§ **What is expected**: Can you convert every line of the listing below into a Markdown table with a "Row" column for the row number and a "Line" column for the line itself, leaving out blank lines?

[Stored data]
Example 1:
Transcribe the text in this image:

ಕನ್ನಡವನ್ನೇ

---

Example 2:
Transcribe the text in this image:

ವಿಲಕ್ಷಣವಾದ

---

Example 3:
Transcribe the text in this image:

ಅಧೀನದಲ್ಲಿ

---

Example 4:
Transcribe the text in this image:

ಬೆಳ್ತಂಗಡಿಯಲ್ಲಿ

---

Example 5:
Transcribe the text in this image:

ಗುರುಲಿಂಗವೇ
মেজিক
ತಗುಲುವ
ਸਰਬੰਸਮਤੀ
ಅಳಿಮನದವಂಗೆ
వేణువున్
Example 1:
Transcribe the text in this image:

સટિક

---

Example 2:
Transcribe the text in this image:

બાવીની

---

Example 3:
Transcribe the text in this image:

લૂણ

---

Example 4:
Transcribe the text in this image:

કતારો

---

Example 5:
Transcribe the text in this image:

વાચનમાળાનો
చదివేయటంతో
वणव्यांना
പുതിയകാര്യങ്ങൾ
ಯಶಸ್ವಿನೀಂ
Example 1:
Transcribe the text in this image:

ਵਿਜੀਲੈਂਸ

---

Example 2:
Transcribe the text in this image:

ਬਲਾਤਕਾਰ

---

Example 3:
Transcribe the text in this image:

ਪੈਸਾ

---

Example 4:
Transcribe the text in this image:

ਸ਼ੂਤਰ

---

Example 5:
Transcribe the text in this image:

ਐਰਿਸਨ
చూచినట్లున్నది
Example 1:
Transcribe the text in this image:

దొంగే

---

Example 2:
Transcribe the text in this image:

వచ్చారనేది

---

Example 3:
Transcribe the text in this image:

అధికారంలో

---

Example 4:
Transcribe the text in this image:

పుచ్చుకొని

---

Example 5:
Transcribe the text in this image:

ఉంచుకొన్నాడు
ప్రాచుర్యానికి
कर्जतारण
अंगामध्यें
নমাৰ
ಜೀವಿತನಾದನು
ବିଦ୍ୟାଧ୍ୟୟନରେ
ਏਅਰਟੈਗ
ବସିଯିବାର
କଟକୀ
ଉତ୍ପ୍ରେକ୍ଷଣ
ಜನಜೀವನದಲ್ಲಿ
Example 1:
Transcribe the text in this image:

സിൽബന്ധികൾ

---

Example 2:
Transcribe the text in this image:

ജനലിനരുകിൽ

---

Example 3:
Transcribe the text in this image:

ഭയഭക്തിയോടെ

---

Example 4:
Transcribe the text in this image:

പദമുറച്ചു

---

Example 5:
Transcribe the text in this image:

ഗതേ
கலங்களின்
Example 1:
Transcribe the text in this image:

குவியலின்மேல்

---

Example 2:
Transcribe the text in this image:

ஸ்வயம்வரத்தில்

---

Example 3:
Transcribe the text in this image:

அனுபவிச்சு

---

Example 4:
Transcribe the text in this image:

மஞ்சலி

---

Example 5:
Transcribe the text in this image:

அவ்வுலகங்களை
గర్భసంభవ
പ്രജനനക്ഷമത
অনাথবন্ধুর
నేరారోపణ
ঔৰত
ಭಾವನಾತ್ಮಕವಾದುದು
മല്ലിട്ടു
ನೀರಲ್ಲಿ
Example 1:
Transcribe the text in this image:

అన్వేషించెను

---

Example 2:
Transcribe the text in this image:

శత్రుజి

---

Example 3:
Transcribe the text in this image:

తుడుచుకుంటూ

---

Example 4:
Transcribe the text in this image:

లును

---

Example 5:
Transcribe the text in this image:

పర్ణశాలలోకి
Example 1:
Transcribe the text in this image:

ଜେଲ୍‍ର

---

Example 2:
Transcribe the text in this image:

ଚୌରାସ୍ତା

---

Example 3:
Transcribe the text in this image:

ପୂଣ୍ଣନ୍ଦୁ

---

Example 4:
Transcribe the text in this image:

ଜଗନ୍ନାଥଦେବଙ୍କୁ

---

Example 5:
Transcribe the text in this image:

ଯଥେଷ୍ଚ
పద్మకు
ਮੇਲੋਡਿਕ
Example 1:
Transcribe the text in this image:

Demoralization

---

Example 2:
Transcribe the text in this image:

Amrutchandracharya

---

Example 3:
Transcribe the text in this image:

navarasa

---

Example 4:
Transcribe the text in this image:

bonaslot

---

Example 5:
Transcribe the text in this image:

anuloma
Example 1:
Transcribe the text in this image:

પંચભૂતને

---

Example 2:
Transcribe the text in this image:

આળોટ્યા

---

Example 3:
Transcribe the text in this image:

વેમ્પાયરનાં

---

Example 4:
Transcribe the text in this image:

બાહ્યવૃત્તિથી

§ **Finished task**:
| Row | Line |
|---|---|
| 1 | Example 1: |
| 2 | Transcribe the text in this image: |
| 3 | ಕನ್ನಡವನ್ನೇ |
| 4 | --- |
| 5 | Example 2: |
| 6 | Transcribe the text in this image: |
| 7 | ವಿಲಕ್ಷಣವಾದ |
| 8 | --- |
| 9 | Example 3: |
| 10 | Transcribe the text in this image: |
| 11 | ಅಧೀನದಲ್ಲಿ |
| 12 | --- |
| 13 | Example 4: |
| 14 | Transcribe the text in this image: |
| 15 | ಬೆಳ್ತಂಗಡಿಯಲ್ಲಿ |
| 16 | --- |
| 17 | Example 5: |
| 18 | Transcribe the text in this image: |
| 19 | ಗುರುಲಿಂಗವೇ |
| 20 | মেজিক |
| 21 | ತಗುಲುವ |
| 22 | ਸਰਬੰਸਮਤੀ |
| 23 | ಅಳಿಮನದವಂಗೆ |
| 24 | వేణువున్ |
| 25 | Example 1: |
| 26 | Transcribe the text in this image: |
| 27 | સટિક |
| 28 | --- |
| 29 | Example 2: |
| 30 | Transcribe the text in this image: |
| 31 | બાવીની |
| 32 | --- |
| 33 | Example 3: |
| 34 | Transcribe the text in this image: |
| 35 | લૂણ |
| 36 | --- |
| 37 | Example 4: |
| 38 | Transcribe the text in this image: |
| 39 | કતારો |
| 40 | --- |
| 41 | Example 5: |
| 42 | Transcribe the text in this image: |
| 43 | વાચનમાળાનો |
| 44 | చదివేయటంతో |
| 45 | वणव्यांना |
| 46 | പുതിയകാര്യങ്ങൾ |
| 47 | ಯಶಸ್ವಿನೀಂ |
| 48 | Example 1: |
| 49 | Transcribe the text in this image: |
| 50 | ਵਿਜੀਲੈਂਸ |
| 51 | --- |
| 52 | Example 2: |
| 53 | Transcribe the text in this image: |
| 54 | ਬਲਾਤਕਾਰ |
| 55 | --- |
| 56 | Example 3: |
| 57 | Transcribe the text in this image: |
| 58 | ਪੈਸਾ |
| 59 | --- |
| 60 | Example 4: |
| 61 | Transcribe the text in this image: |
| 62 | ਸ਼ੂਤਰ |
| 63 | --- |
| 64 | Example 5: |
| 65 | Transcribe the text in this image: |
| 66 | ਐਰਿਸਨ |
| 67 | చూచినట్లున్నది |
| 68 | Example 1: |
| 69 | Transcribe the text in this image: |
| 70 | దొంగే |
| 71 | --- |
| 72 | Example 2: |
| 73 | Transcribe the text in this image: |
| 74 | వచ్చారనేది |
| 75 | --- |
| 76 | Example 3: |
| 77 | Transcribe the text in this image: |
| 78 | అధికారంలో |
| 79 | --- |
| 80 | Example 4: |
| 81 | Transcribe the text in this image: |
| 82 | పుచ్చుకొని |
| 83 | --- |
| 84 | Example 5: |
| 85 | Transcribe the text in this image: |
| 86 | ఉంచుకొన్నాడు |
| 87 | ప్రాచుర్యానికి |
| 88 | कर्जतारण |
| 89 | अंगामध्यें |
| 90 | নমাৰ |
| 91 | ಜೀವಿತನಾದನು |
| 92 | ବିଦ୍ୟାଧ୍ୟୟନରେ |
| 93 | ਏਅਰਟੈਗ |
| 94 | ବସିଯିବାର |
| 95 | କଟକୀ |
| 96 | ଉତ୍ପ୍ରେକ୍ଷଣ |
| 97 | ಜನಜೀವನದಲ್ಲಿ |
| 98 | Example 1: |
| 99 | Transcribe the text in this image: |
| 100 | സിൽബന്ധികൾ |
| 101 | --- |
| 102 | Example 2: |
| 103 | Transcribe the text in this image: |
| 104 | ജനലിനരുകിൽ |
| 105 | --- |
| 106 | Example 3: |
| 107 | Transcribe the text in this image: |
| 108 | ഭയഭക്തിയോടെ |
| 109 | --- |
| 110 | Example 4: |
| 111 | Transcribe the text in this image: |
| 112 | പദമുറച്ചു |
| 113 | --- |
| 114 | Example 5: |
| 115 | Transcribe the text in this image: |
| 116 | ഗതേ |
| 117 | கலங்களின் |
| 118 | Example 1: |
| 119 | Transcribe the text in this image: |
| 120 | குவியலின்மேல் |
| 121 | --- |
| 122 | Example 2: |
| 123 | Transcribe the text in this image: |
| 124 | ஸ்வயம்வரத்தில் |
| 125 | --- |
| 126 | Example 3: |
| 127 | Transcribe the text in this image: |
| 128 | அனுபவிச்சு |
| 129 | --- |
| 130 | Example 4: |
| 131 | Transcribe the text in this image: |
| 132 | மஞ்சலி |
| 133 | --- |
| 134 | Example 5: |
| 135 | Transcribe the text in this image: |
| 136 | அவ்வுலகங்களை |
| 137 | గర్భసంభవ |
| 138 | പ്രജനനക്ഷമത |
| 139 | অনাথবন্ধুর |
| 140 | నేరారోపణ |
| 141 | ঔৰত |
| 142 | ಭಾವನಾತ್ಮಕವಾದುದು |
| 143 | മല്ലിട്ടു |
| 144 | ನೀರಲ್ಲಿ |
| 145 | Example 1: |
| 146 | Transcribe the text in this image: |
| 147 | అన్వేషించెను |
| 148 | --- |
| 149 | Example 2: |
| 150 | Transcribe the text in this image: |
| 151 | శత్రుజి |
| 152 | --- |
| 153 | Example 3: |
| 154 | Transcribe the text in this image: |
| 155 | తుడుచుకుంటూ |
| 156 | --- |
| 157 | Example 4: |
| 158 | Transcribe the text in this image: |
| 159 | లును |
| 160 | --- |
| 161 | Example 5: |
| 162 | Transcribe the text in this image: |
| 163 | పర్ణశాలలోకి |
| 164 | Example 1: |
| 165 | Transcribe the text in this image: |
| 166 | ଜେଲ୍‍ର |
| 167 | --- |
| 168 | Example 2: |
| 169 | Transcribe the text in this image: |
| 170 | ଚୌରାସ୍ତା |
| 171 | --- |
| 172 | Example 3: |
| 173 | Transcribe the text in this image: |
| 174 | ପୂଣ୍ଣନ୍ଦୁ |
| 175 | --- |
| 176 | Example 4: |
| 177 | Transcribe the text in this image: |
| 178 | ଜଗନ୍ନାଥଦେବଙ୍କୁ |
| 179 | --- |
| 180 | Example 5: |
| 181 | Transcribe the text in this image: |
| 182 | ଯଥେଷ୍ଚ |
| 183 | పద్మకు |
| 184 | ਮੇਲੋਡਿਕ |
| 185 | Example 1: |
| 186 | Transcribe the text in this image: |
| 187 | Demoralization |
| 188 | --- |
| 189 | Example 2: |
| 190 | Transcribe the text in this image: |
| 191 | Amrutchandracharya |
| 192 | --- |
| 193 | Example 3: |
| 194 | Transcribe the text in this image: |
| 195 | navarasa |
| 196 | --- |
| 197 | Example 4: |
| 198 | Transcribe the text in this image: |
| 199 | bonaslot |
| 200 | --- |
| 201 | Example 5: |
| 202 | Transcribe the text in this image: |
| 203 | anuloma |
| 204 | Example 1: |
| 205 | Transcribe the text in this image: |
| 206 | પંચભૂતને |
| 207 | --- |
| 208 | Example 2: |
| 209 | Transcribe the text in this image: |
| 210 | આળોટ્યા |
| 211 | --- |
| 212 | Example 3: |
| 213 | Transcribe the text in this image: |
| 214 | વેમ્પાયરનાં |
| 215 | --- |
| 216 | Example 4: |
| 217 | Transcribe the text in this image: |
| 218 | બાહ્યવૃત્તિથી |